▶ _The problem_: Continue the newspaper column on anger in Barbadian society and its "unburied ghosts" from where it stops.

▶ _Page text_:

NationNewsCommentaryWORD VIEW - Unburied ghosts

WORD VIEW – Unburied ghosts

DECEMBER 2 marked the abolition of slavery, and we have just celebrated our 44th year of Independence.
As a country we have made remarkable progress. But why are people in this society so angry? Check out the supermarket cashiers, gas attendants, store clerks, road drivers, civil servants, private sector employees. As a matter of fact, who’s left?
After the brief Christmas cheer, attitudes will no doubt return to normal. I respect the efforts being made by the National Initiative for Service Excellence, but our problem, I think, is a fundamental one.
It is hardly ever my intention to apportion blame.
I am usually more interested in getting to the root of a problem, if I can. What lies at the source of our behaviour, since nothing exists in a vacuum? What is happening in the evolution of our Barbadian society and how is this education that we’re quick to boast
of shaping our behaviour, if it is at all? Are there forces out there beyond our control?
Since I can’t attempt to deal with all the above in one column, I’ll start with some thoughts that may be troubling. Let me say that I’m all for the idea of moving forward but sometimes it is necessary to dig up the soil of the past.
Barbadians will remember how the earth shook, uncharacteristically, in 2007. In BIM: Arts For The 21st Century, vol. 1 no. 2, local poet Margaret Gill captures the event in thought-provoking lines. She sees the land reacting to this/Miscreant Caribbean/With its/Unburied ghosts its/Singular sin echoing/ From Jinan to Sydney as/Pirates of the Caribbean… that unholy tribute/Drowns once more the silent scream/Of the unanointed Taino/ of the maligned kalingo/…Sea say, . . . I continually rock these dead people/And they will not go to sleep.
These lines echo the belief that until the land is purged of blood shed unlawfully, the resulting trauma and anger will remain. Genesis 4:10 lends credence to this view: after Cain has murdered Abel, the Lord God tells him: “The voice of your brother’s blood cries out to Me from the ground,” (NKJV).

▶ _Data to examine_:
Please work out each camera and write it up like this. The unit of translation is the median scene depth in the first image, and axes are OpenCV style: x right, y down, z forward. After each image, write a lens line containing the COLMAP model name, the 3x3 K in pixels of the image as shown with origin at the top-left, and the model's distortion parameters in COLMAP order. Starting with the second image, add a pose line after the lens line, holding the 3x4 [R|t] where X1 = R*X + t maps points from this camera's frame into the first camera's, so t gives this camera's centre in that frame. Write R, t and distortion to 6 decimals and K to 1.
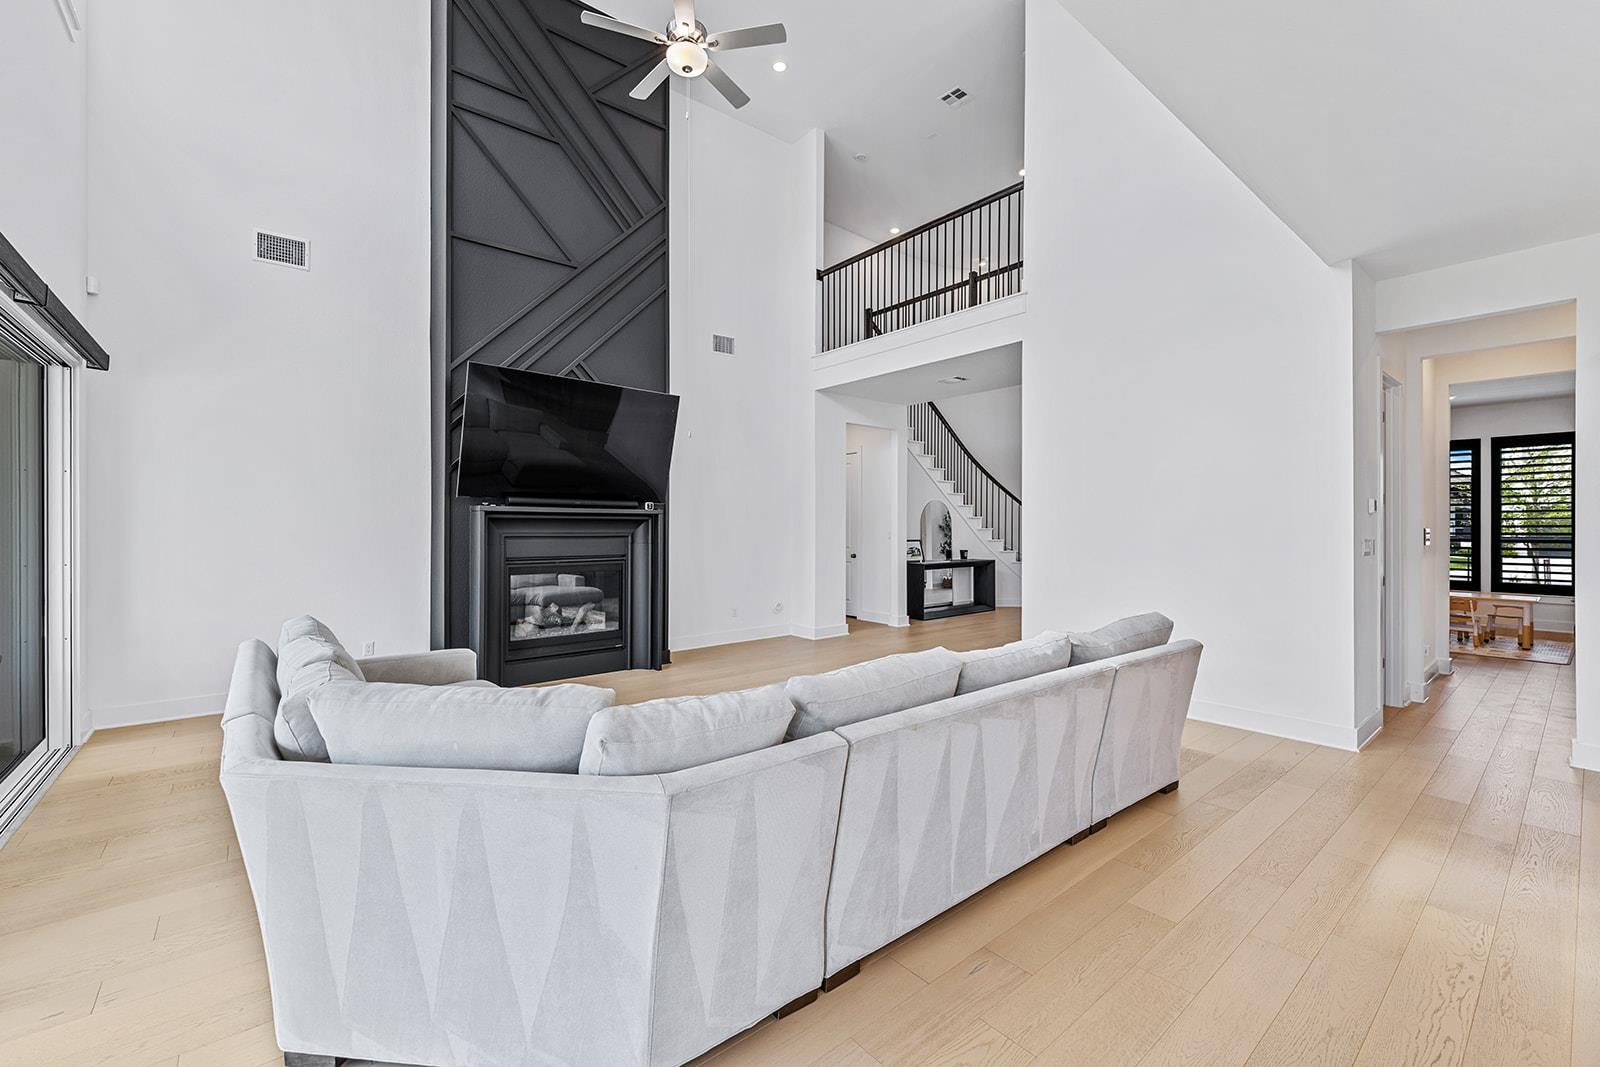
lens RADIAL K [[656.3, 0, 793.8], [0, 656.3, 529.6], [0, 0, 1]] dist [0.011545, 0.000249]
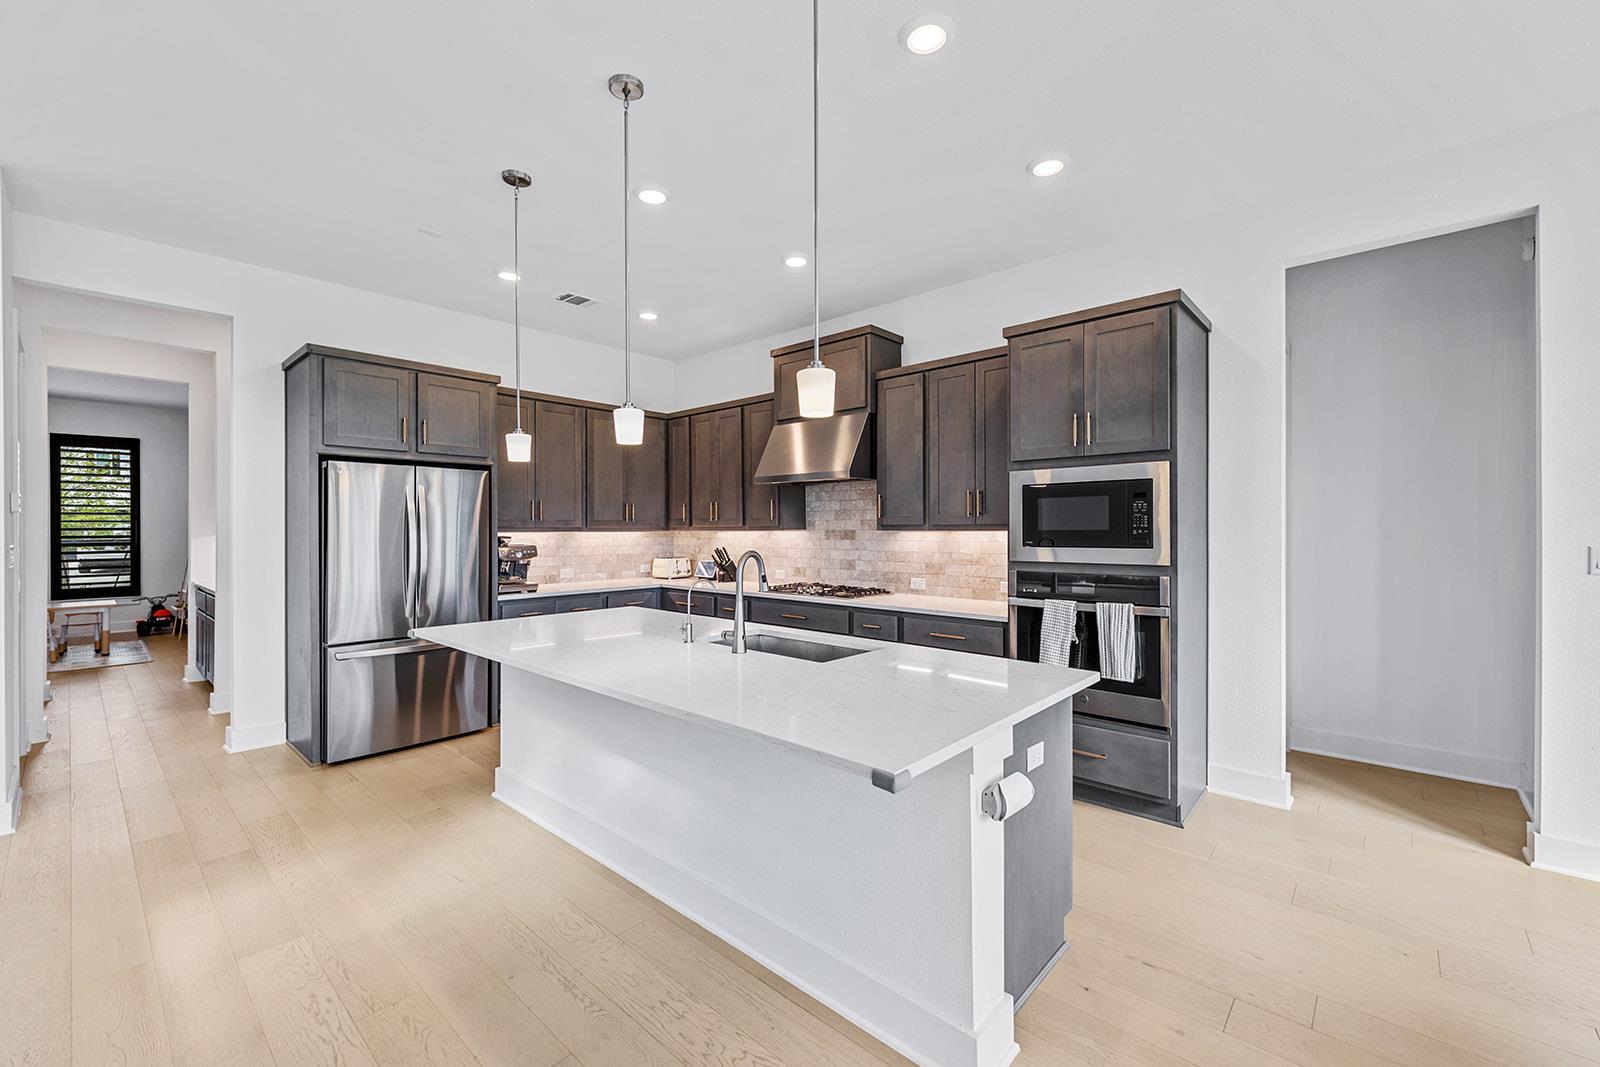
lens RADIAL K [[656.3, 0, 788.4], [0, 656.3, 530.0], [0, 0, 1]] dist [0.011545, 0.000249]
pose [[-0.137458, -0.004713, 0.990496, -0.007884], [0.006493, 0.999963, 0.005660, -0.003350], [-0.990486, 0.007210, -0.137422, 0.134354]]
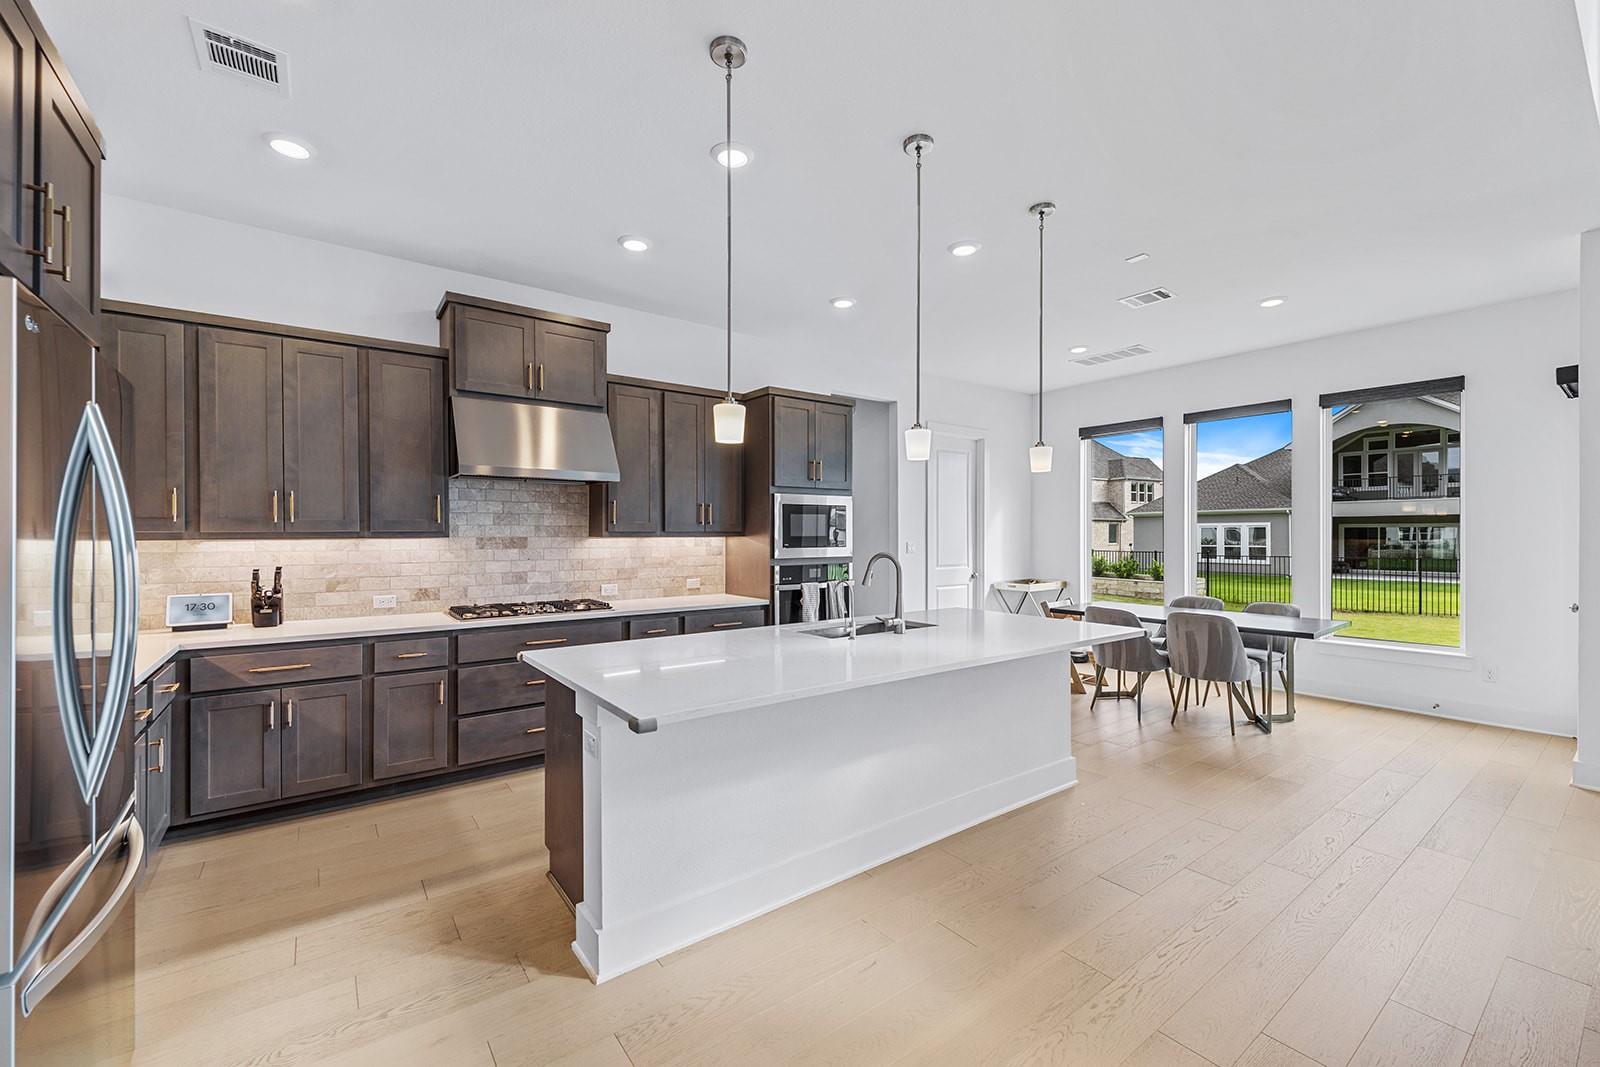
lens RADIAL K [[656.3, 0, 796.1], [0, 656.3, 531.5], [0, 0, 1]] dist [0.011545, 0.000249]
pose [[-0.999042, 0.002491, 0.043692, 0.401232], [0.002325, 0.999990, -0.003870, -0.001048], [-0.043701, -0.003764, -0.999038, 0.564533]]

▶ _Reply to the task_:
Cultures exist today that understand the need of expiation for past misdeeds if healing is to occur, hence their carrying out of certain rituals. While slavery has been the experience of many cultures, it may be argued that transatlantic slaves suffered the greatest of inhuman atrocities. Nowhere else were human beings treated as chattel.
The blood that was shed for over 400 years on sea and land cannot be purged by simply ignoring its reality. It is entirely possible that the bad energies released during those brutal years are still with us and manifest themselves in the anger passing from one generation to another.
We are quick to label our social ills, and with some justification: economic, sociocultural, sociohistorical, transcultural, and the list continues. What about the psychic or spiritual, which may be regarded as the deepest and truest part of who we really are? Who or what can heal these areas of ourselves?
With all the education that abounds in Barbados, with all the material progress we have made, we still struggle with the issue of identity, especially blackness. We still confuse service with servitude. The first, I suspect, is the reason for the way we treat each other; mark the difference in the attitude of the supermarket cashier, for example, when dealing with one of lighter shade.
As it relates to the second point, I am told that staff are being trained. Difficulties with management aside, it would seem, however, that many of these workers just cannot get past the mental hurdle that people who look like them are worthy of respect or courtesy. The wounding has been too deep.
I have not raised these issues in order to generate emotionally charged and empty rhetoric. As a concerned Barbadian, I am conscious of certain trends and thinking that are still very much with us.
Let’s get to the root. I am advocating that we put the issue of the past injustices including those of enslavement on the table for open discussion; not in a manner that seeks to blame, condemn or marginalise but in a serious attempt to expose the rot that still remains and so flush away as much of it as we can.
To continue to build a society that rests on such deep-rooted insecurities, mistrust, unforgiven violence and anger is an incalculable risk. The big bad wolf slouches towards such foundations.
• Esther Philllips is an educator, poet and editor of BIM: Arts For The 21st Century.